4.1.1. Dataset and Settings
For the validation of our approach, we generated synthetic datasets to contain a known ‘amount’ of evidence of discrimination. To this end, we defined a simple decisional process regarding the hiring of candidates on the basis of their personal characteristics.
Table 4 shows the variables characterizing the hiring process along with their domain. We consider the variable
Age as a ‘discriminatory variable’, whereas the others are considered ‘context variables’. We generate the synthetic data in two steps. First, we created the discriminated groups as groups of subjects sharing the same value of
Age as well as a (randomly chosen) subset of context values; the values of the other context variables were randomly assigned from the respective domains. Discriminated subjects have a probability of 80% of being assigned to class “N”. Second, we generated all ‘non-discriminated’ subjects simply by randomly selecting a value for each context variable and for the
Age variable. Non-discriminated subjects have a 50% probability of being assigned to either the “N” or “Y” class.
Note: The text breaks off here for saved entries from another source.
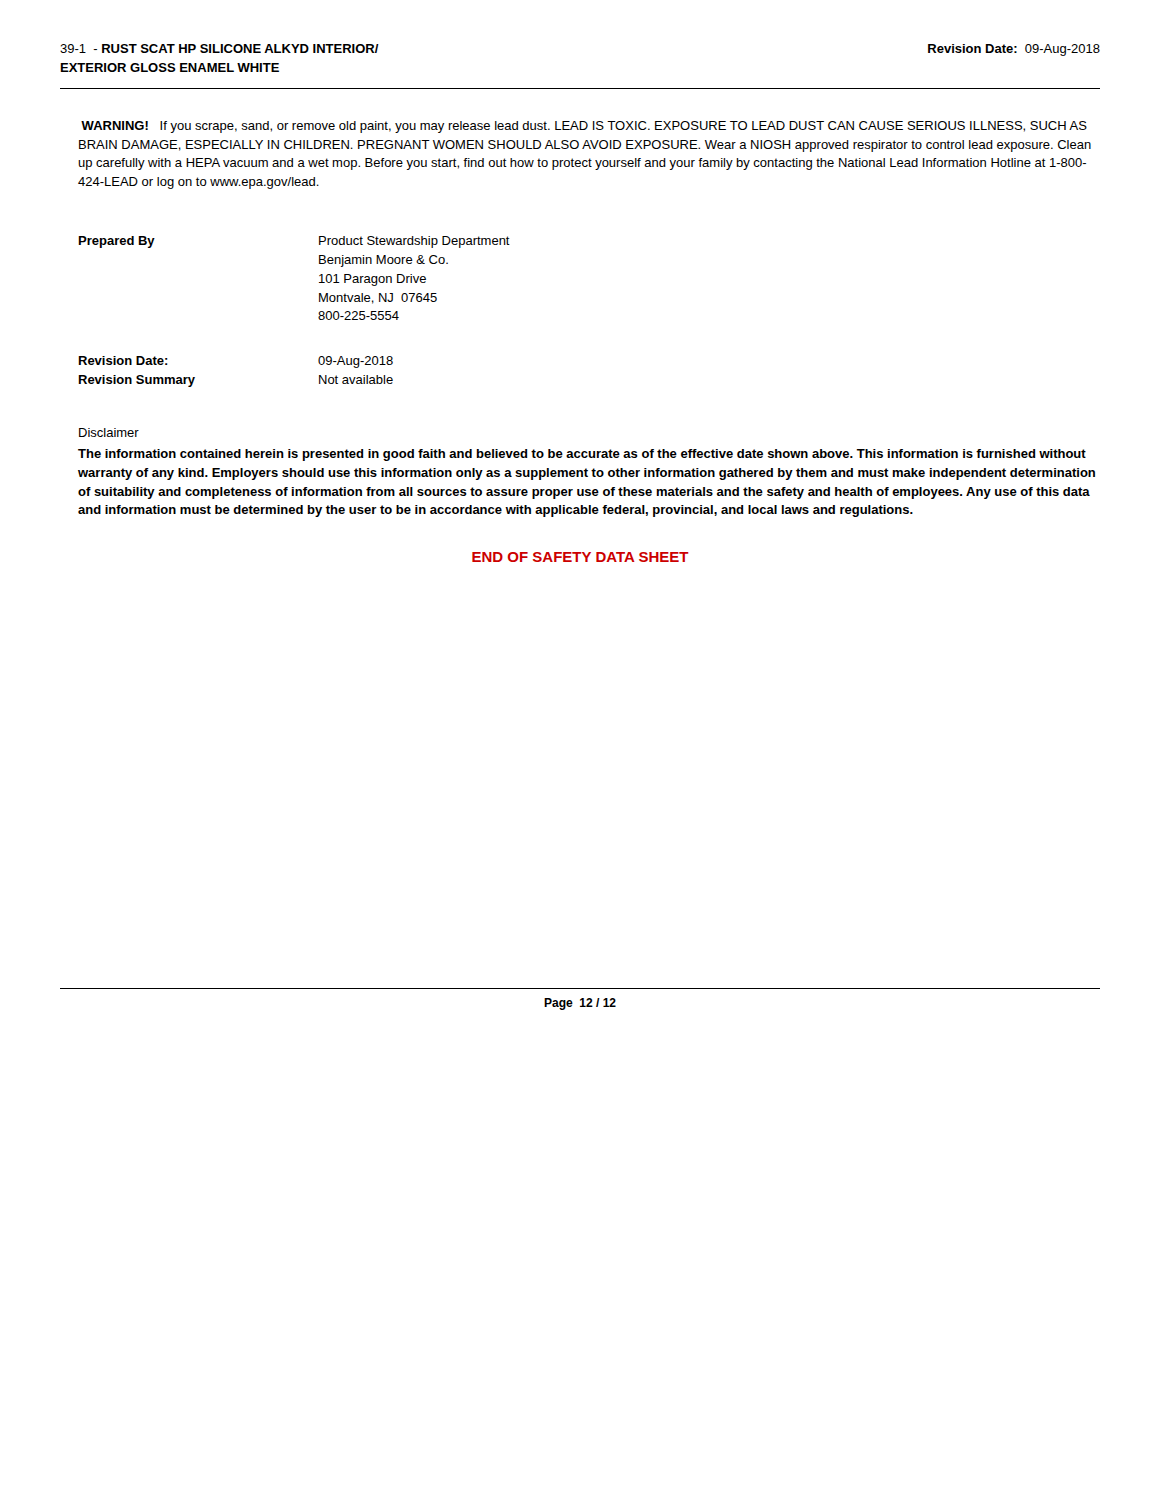39-1 - RUST SCAT HP SILICONE ALKYD INTERIOR/
EXTERIOR GLOSS ENAMEL WHITE
Revision Date: 09-Aug-2018
WARNING! If you scrape, sand, or remove old paint, you may release lead dust. LEAD IS TOXIC. EXPOSURE TO LEAD DUST CAN CAUSE SERIOUS ILLNESS, SUCH AS BRAIN DAMAGE, ESPECIALLY IN CHILDREN. PREGNANT WOMEN SHOULD ALSO AVOID EXPOSURE. Wear a NIOSH approved respirator to control lead exposure. Clean up carefully with a HEPA vacuum and a wet mop. Before you start, find out how to protect yourself and your family by contacting the National Lead Information Hotline at 1-800-424-LEAD or log on to www.epa.gov/lead.
| Prepared By | Product Stewardship Department Benjamin Moore & Co. 101 Paragon Drive Montvale, NJ 07645 800-225-5554 |
| Revision Date: | 09-Aug-2018 |
| Revision Summary | Not available |
Disclaimer
The information contained herein is presented in good faith and believed to be accurate as of the effective date shown above. This information is furnished without warranty of any kind. Employers should use this information only as a supplement to other information gathered by them and must make independent determination of suitability and completeness of information from all sources to assure proper use of these materials and the safety and health of employees. Any use of this data and information must be determined by the user to be in accordance with applicable federal, provincial, and local laws and regulations.
END OF SAFETY DATA SHEET
Page 12 / 12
In total, we generated 12 datasets by varying the number of discriminated groups (i.e., 1, 2 and 3) and the complexity of the dataset to test our methodology in different situations. The complexity of a dataset is defined over two dimensions: (1) presence/absence of noise, intended as subjects that do not belong to any of the generated context groups but in which one or more context variables assume a value used in one of the discriminated groups; and (2) the presence/absence of overlapping, meaning that subjects in two or more discriminated groups share at least a context variable and its value. Combining these two dimensions, we obtain four types of datasets: (i) without noise and overlapping, which represents the simplest situation; (ii) without noise but with overlapping; (iii) with noise but without overlapping; (iv) with noise and overlapping, which represents the most difficult situation to deal with, since spurious correlations can easily arise (note that the presence of overlapping only has an impact when more than one discriminated group exists). For every dataset, we generated a total of 10,000 subjects; among them, every discriminated group covered 25% of the dataset. We chose 25% to strike a balance between absolute minority (<50%) and small groups. For every dataset, we tested several configurations of support, which varied between 1% and 10% with a step of 1%, and confidence, which varied between 50% and 95% with a step of 5%. Note that when generating the regression models, we did not consider potential interactions among the variables in the experiments; namely, we used only factors of the first order when computing the regression models. While this choice can lead to lose some interesting correlation, it provides us with a good approximation of the relations characterizing the decisional process, and prevents the generation of noisy recommendations. Directionality is given by the sign of the corresponding coefficients.
4.1.2. Evaluation Metrics
To validate the approach, we compare the recommendations returned by our methodology and those returned by rule mining alone against the ‘ground truth’ used to generate the synthetic datasets. More precisely, we compute the fraction of correct models returned by our methodology as the ratio of the number of models involving significant regressors that indicate (at least some) true discriminatory factors among the variables over the total number of models returned by the approach. To compare this outcome with the one obtained using rule mining, we compute the ratio of the number of rules indicating (at least some) true discriminatory factors over the total number of mined rules.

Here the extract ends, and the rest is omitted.